Partendo da un servizio che mostra l’alleggerimento delle buste paga dei cittadini, Floris comincia a intervistare Catricalà, chiedendogli se ritenga giusto questo incremento delle imposte. La sua risposta è solo una: “Abbiamo fatto una serie di riforme non facili, ma coerenti”. Di Pietro interviene subito: “Non si fa cassa sui cittadini, ma sui falsi in bilancio e sulle evasioni. E l’atteggiamento di Monti di minacciare l’abbandono è stato da saccente: a tutti gli effetti egli ha promesso delle cose e se ne stanno avverando altre. Lo spread è sempre quello, le imprese oneste chiudono, le buste paghe si assottigliano: si tratta dell’ennesima riforma che pesa sui cittadini. La Finocchiaro si rivolge allora a Di Pietro: “Mi colpisce che abbia già amnistiato il governo Berlusconi per schierarsi contro Monti. Non dimentichiamo che gli aumenti Iva vengono dal precedente governo”. Ma Di Pietro ci tiene a specificare: “Noi non siamo i nemici del governo di turno. Non si può accettare tutto solo se il nome è Monti: non c’è una patrimoniale, non si tassa quel che va tassato ma si prende dai pensionati. Non sono suo nemico, ma non condivido la sua politica per niente”. Lupi ha parole di rimprovero per l’ex magistrato: “Lei parla cosi perché è fatto di demagogia e vuole conquistare voti. Prima ha votato la fiducia a Monti, poi lo critica.

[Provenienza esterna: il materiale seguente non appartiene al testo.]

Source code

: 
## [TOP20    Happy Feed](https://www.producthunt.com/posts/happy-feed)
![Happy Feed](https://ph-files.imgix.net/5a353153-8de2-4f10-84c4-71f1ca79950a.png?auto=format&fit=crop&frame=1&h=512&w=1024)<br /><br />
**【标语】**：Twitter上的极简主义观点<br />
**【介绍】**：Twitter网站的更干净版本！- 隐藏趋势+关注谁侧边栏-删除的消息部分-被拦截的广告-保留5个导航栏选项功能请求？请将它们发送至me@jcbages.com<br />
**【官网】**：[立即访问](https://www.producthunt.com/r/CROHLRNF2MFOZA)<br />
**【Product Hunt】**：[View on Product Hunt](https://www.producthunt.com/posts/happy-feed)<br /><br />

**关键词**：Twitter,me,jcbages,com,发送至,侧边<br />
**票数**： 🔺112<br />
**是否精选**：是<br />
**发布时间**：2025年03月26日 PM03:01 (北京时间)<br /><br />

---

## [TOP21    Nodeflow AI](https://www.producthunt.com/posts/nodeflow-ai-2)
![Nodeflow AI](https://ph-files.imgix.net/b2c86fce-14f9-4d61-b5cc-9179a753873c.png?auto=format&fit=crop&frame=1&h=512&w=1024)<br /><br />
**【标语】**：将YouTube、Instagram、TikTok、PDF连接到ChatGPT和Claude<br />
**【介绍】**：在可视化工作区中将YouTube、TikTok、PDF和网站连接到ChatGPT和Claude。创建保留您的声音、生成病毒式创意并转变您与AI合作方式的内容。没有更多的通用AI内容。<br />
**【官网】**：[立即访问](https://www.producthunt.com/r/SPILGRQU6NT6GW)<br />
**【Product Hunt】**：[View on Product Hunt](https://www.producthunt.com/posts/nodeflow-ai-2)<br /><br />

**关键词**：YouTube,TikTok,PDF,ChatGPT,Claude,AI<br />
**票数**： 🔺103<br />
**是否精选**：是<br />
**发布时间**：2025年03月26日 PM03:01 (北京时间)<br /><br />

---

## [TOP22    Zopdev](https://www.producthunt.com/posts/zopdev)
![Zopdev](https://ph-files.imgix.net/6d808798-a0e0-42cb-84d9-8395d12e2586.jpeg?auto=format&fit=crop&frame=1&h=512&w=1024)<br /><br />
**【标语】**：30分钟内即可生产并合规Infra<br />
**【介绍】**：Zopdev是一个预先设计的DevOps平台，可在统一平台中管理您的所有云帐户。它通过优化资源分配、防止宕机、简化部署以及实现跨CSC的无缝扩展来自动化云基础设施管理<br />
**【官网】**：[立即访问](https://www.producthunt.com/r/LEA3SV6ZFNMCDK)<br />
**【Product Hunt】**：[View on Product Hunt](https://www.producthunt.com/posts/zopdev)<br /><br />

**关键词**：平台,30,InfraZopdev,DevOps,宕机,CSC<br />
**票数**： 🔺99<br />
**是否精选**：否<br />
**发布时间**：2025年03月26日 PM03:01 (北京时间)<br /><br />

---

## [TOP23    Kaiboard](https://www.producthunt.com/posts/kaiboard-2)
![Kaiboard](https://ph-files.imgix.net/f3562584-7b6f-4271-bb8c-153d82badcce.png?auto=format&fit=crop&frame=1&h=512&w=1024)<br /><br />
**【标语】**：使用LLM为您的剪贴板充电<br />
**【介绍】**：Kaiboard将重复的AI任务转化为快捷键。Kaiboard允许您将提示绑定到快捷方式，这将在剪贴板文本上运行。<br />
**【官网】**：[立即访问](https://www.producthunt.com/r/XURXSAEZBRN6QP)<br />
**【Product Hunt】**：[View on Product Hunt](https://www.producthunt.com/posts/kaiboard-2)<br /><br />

Lei vuole solo vincere le sue battaglie, dei cittadini non gliene frega nulla”. De Bortoli invece, invita al dialogo il governo: “Manca un’iniezione di fiducia nei cittadini, dovete spiegargli meglio tutto”.
Come poi annuncia il conduttore, si parla dellarticolo 18 e delle modifiche apportate dal governo. Un video lo introduce, parlando di disoccupazione nei piccoli paesi. Si analizzano nuovi tipi di licenziamento da alcuni cartelli: a farlo è Carlo dell’Aringa, che fa notare come gran parte delle decisioni sia nelle mani dei giudici, che possono far reintegrare un lavoratore se è nel giusto. Ma Catricalà specifica: “Non è il giudice a decidere, i casi sono stati vagliati in accordo con i sindacati”. Di Pietro fa notare come l’articolo 18, come già detto ampiamente dalla Camusso, sia la minima parte del problema: “Il vero cruccio sono corruzione, burocrazia, mancanza di infrastrutture e sistema fiscale sbagliato. E Monti si è preoccupato solo di attirare investimenti da fuori garantendo un licenziamento agevole”. Catricalà dissente: “Se cosi fosse saremmo un governo di tiranni. Non dimenticate che stiamo convergendo sempre più verso un unico tipo di contratto a tempo indeterminato. Ma per farci fare questo, lasciateci garantire alle aziende il licenziamento senza dover subire ingiustizie”.
Negli ultimi minuti della trasmissione si parla invece di tasse, ma prima è in collegamento Joaquin Almunia Amann(commissario europeo alla concorrenza), il quale parla di “monotonia del lavoro mediocre”, che ha causato critiche a Monti in passato: “Ha ragione, il lavoro fisso è qualcosa che non vedremo più, bisogna abituarsi”. Si esprime a favore delle liberalizzazioni, e spiega che quanto fatto da Monti finora per lui è nella giusta direzione. Viene poi mostrato un video che parla di detrazioni fiscali: il commercialista Riccardo Losi mostra un quadro non del tutto rincuorante, che non fa altro che incitare all’evasione. La Brogi commenta il tutto: “E un quadro inquietante, bisogna cambiare mentalità”. A concludere la puntata, alcuni cartelli di Nando Pagnoncelli, che mostrano un giudizio positivo in calo verso il governo Monti, e una contrarietà alla riforma del lavoro.